Interessantes Finish
Schriller, gelegentlich schwer erträglich, war "Sleeping Beauty" von der hauptsächlich in New York agierenden Südstaatlerin Ann Liv Young. In den Teilen eins und zwei, durchgehend in schwerem Rosa gehalten, mischt sie das Dornröschenmärchen à la Disney auf. Die Teile drei und vier in düsterem Schwarz sind dem Reich des Horrors und dem Bösen gewidmet. John Waters und Divine lassen grüßen bei diesem Versuch, durch die Oberfläche der US-Massenkultur in die Tiefe des amerikanischen Traumes zu tauchen. Die "Sleeping Beautys & Sherry Truck", in der auch die kleine Tochter der Regisseurin mitspielt, beschwören (immer so grell wie nur möglich) Hippiementalität und Selbsterfahrung.

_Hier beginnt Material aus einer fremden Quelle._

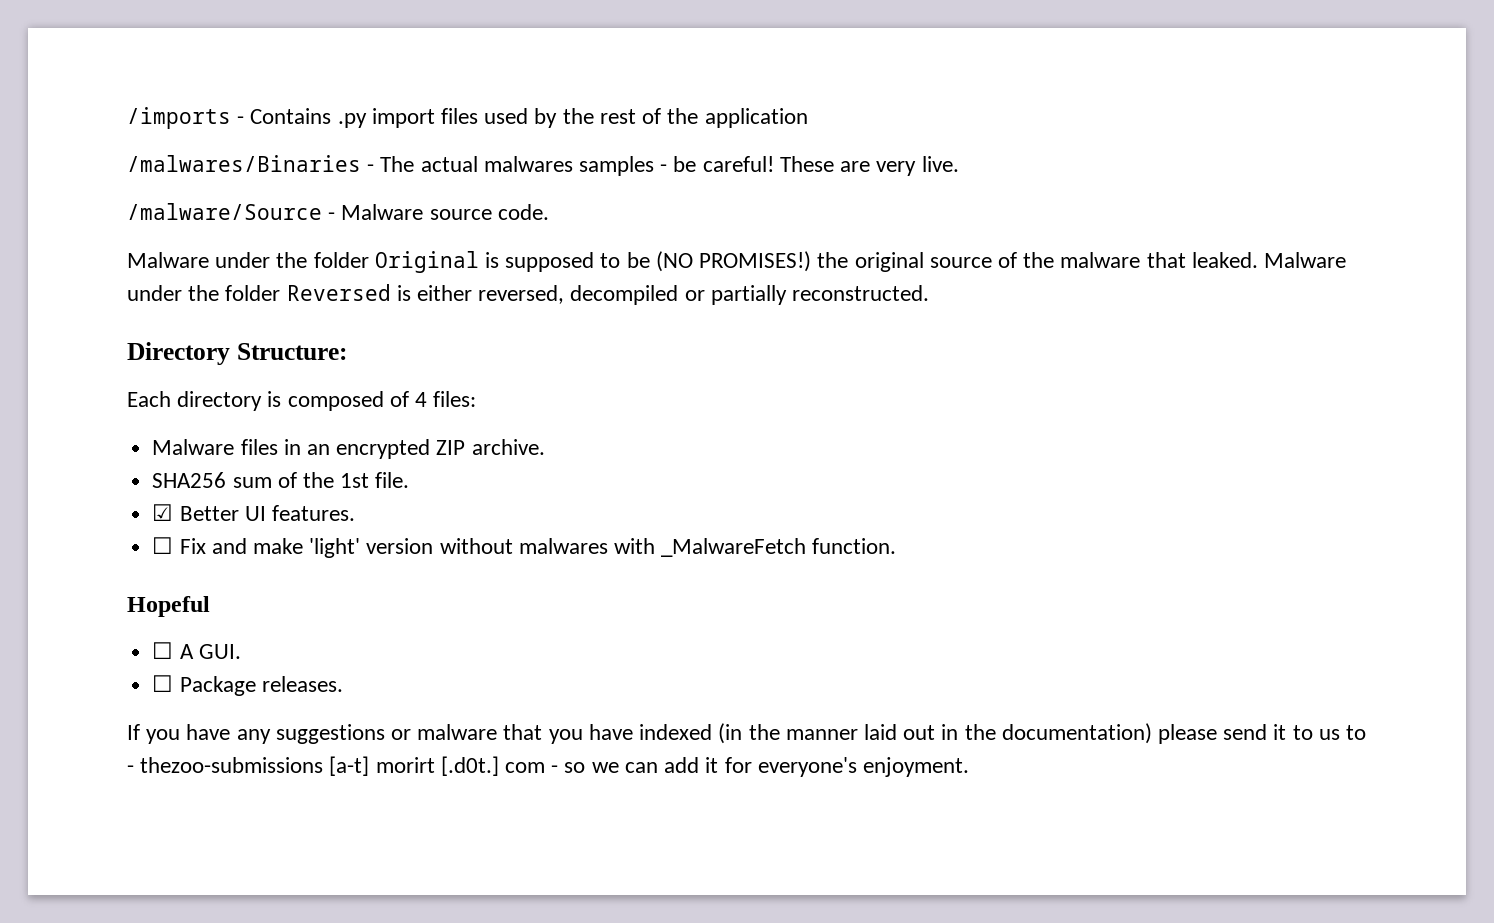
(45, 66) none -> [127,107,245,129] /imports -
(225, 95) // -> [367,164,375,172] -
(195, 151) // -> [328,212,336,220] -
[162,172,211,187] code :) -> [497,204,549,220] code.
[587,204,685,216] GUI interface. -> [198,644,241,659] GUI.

Selbst die in der Dunkelheit knurrenden und heulenden Ungeheuer der Finsternis sehnen sich noch nach Heim und Familie, folgerichtig landen sie in einer Hupfburg. Das an sich "Falsche", sentimentale Songs für das Karaoke oder mangelnde Perfektion etwa  bei "Balance" oder "Aplomb" von Ann Liv Young als Balleteuse, werden so zu Elementen der Authentizität. Ann Liv Youngs Trash erinnert an die Filme des verstorbenen Syberberg, aber während die Arbeiten des Deutschen von der Geschichte ausgehen, wurzeln die "Sleeping Beauties" in der Massenkultur – politisch sind beide.

Literaturdefizit
Anleihen bei Charms, Kafka und Lebert und die alljährlichen "Randnotizen" – eine Art Blog. Das war´s dann, was die Literatur betrifft. Selbst beim Generalthema "Liaisons dangereuses"  wurde auf jede Erwähnung des titelgebenden Romanes von de Laclos verzichtet.  Liegt die Logik dieser Abstinenz darin, dass Geschriebenes ohnehin bei den vorherrschenden, spartenübergreifenden Projekten auftaucht? Der steirische herbst setzt sich, ähnlich wie ein Studiofilm, aus den unsichtbaren (aber spürbaren) Modulen der Filmhallen, aus seinen Strukturen zusammen. Dazu zählen: die finanzielle Ausstattung, die verfügbaren Spielstätten, die hiesigen Veranstalter, vor allem im Bereich der Bildenden Kunst, und natürlich das Interesse der jeweiligen Leitung. Liebhaber der Neuen Musik spielten moderne Opern, ein theoretisch orientierter Intendant publiziert dicke Kataloge, Intendantin Veronica Kaup-Hasler hat ihr Schwergewicht im Experimentellen und im Tanztheater. Da an den anderen Strukturen nicht viel zu ändern ist, steht eigentlich nur die Leitung des Festivals als "Stellschraube" für allfällige Veränderungen zu Verfügung.